A study published in the journal Investigative Ophthalmology & Visual Science examined two therapeutic approaches to macular degeneration rehabilitation and how they affected patients’ levels of depression. In the study, subjects were provided with the same baseline low-vision optometry evaluation and in-office patient training, and then split into two groups. The first group received six one-hour, in-home sessions with an occupational therapist, who helped the patients work on practical lifestyle tasks such as writing checks, measuring ingredients and pouring liquids. The second group received an equal amount of time with a counselor, who engaged in supportive talk therapy about their vision loss and disability, but offered no pragmatic advice on how to complete chores or navigate their environment.
After four months, researchers assessed the progress of both groups.
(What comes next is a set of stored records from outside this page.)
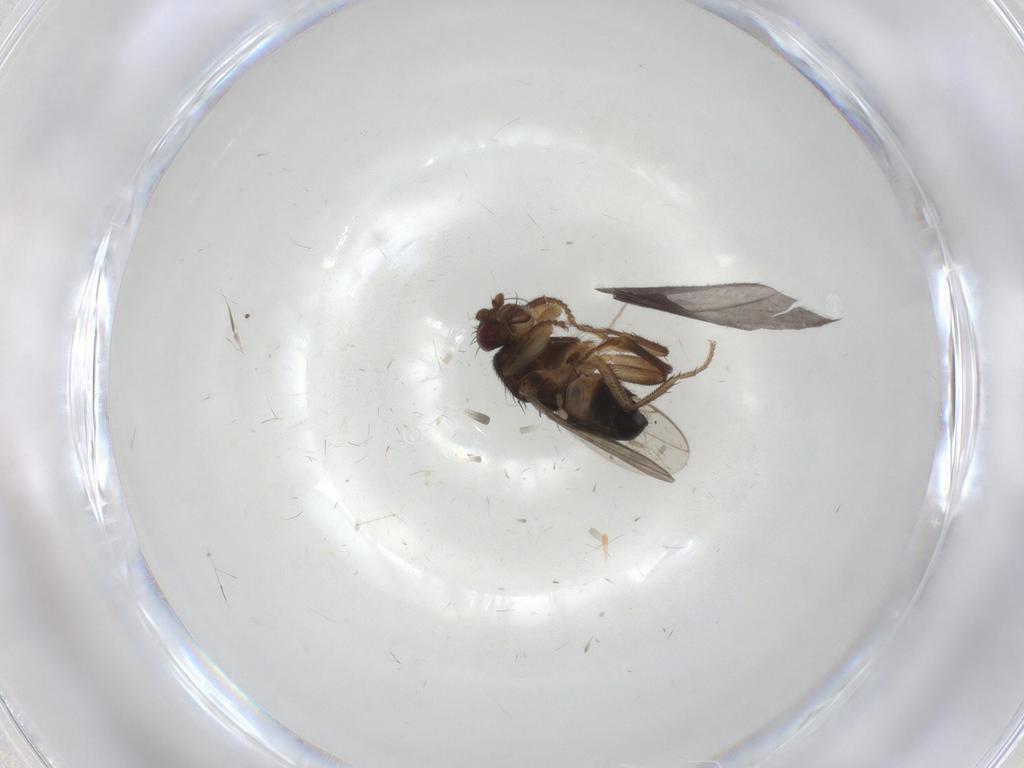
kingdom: Animalia
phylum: Arthropoda
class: Insecta
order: Diptera
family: Sphaeroceridae
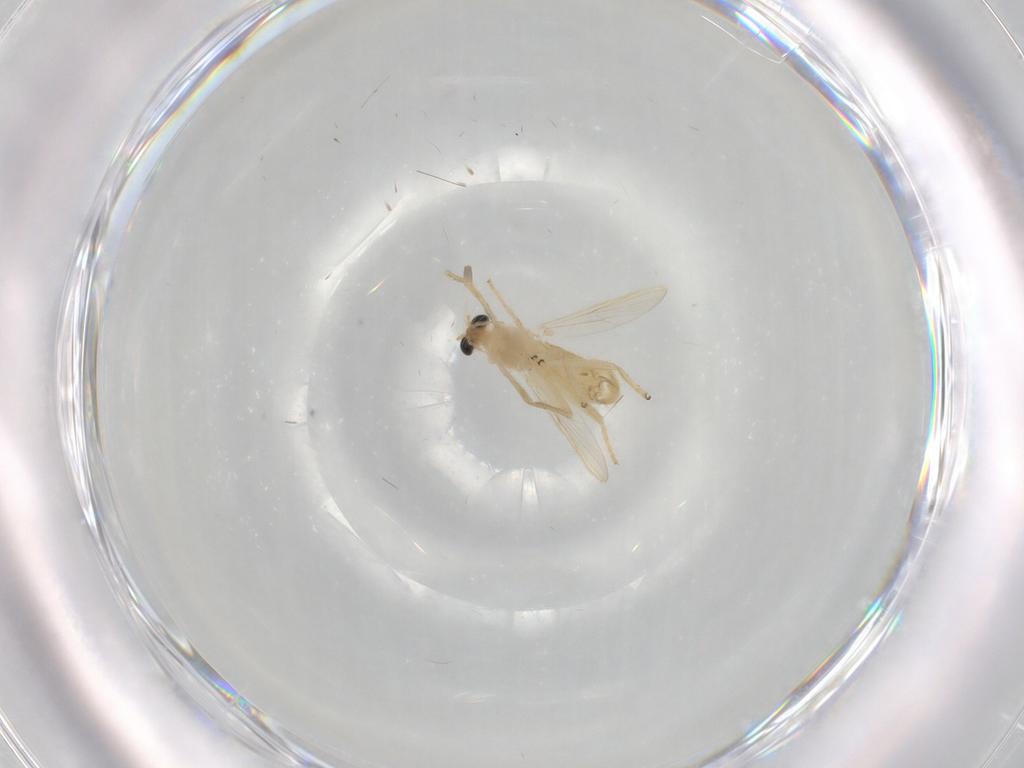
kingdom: Animalia
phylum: Arthropoda
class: Insecta
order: Diptera
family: Chironomidae
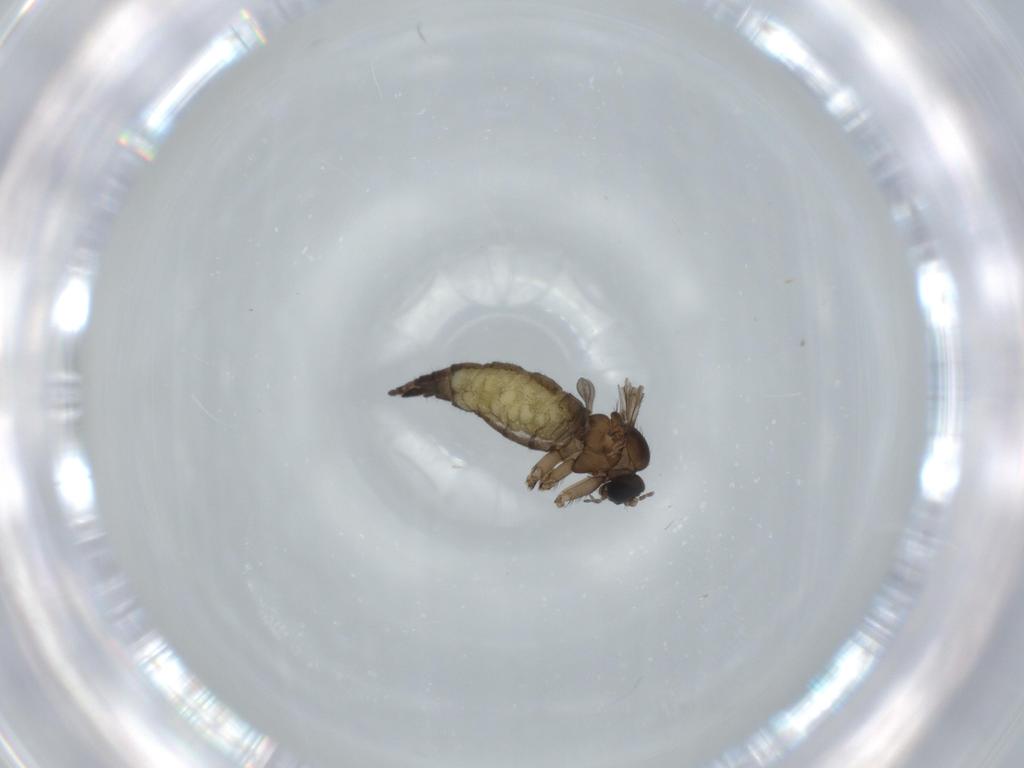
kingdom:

The patients who received the occupational therapy showed greater improvement in their ability to perform daily activities than those who did not. (The talk therapy participants did experience some improvement, likely attributed to the initial low-vision optometry sessions and possibly from the encouragement they received from the in-home counselor.) The researchers also concluded that when patients improved in their functional ability, their level of depression decreased, according to AOA.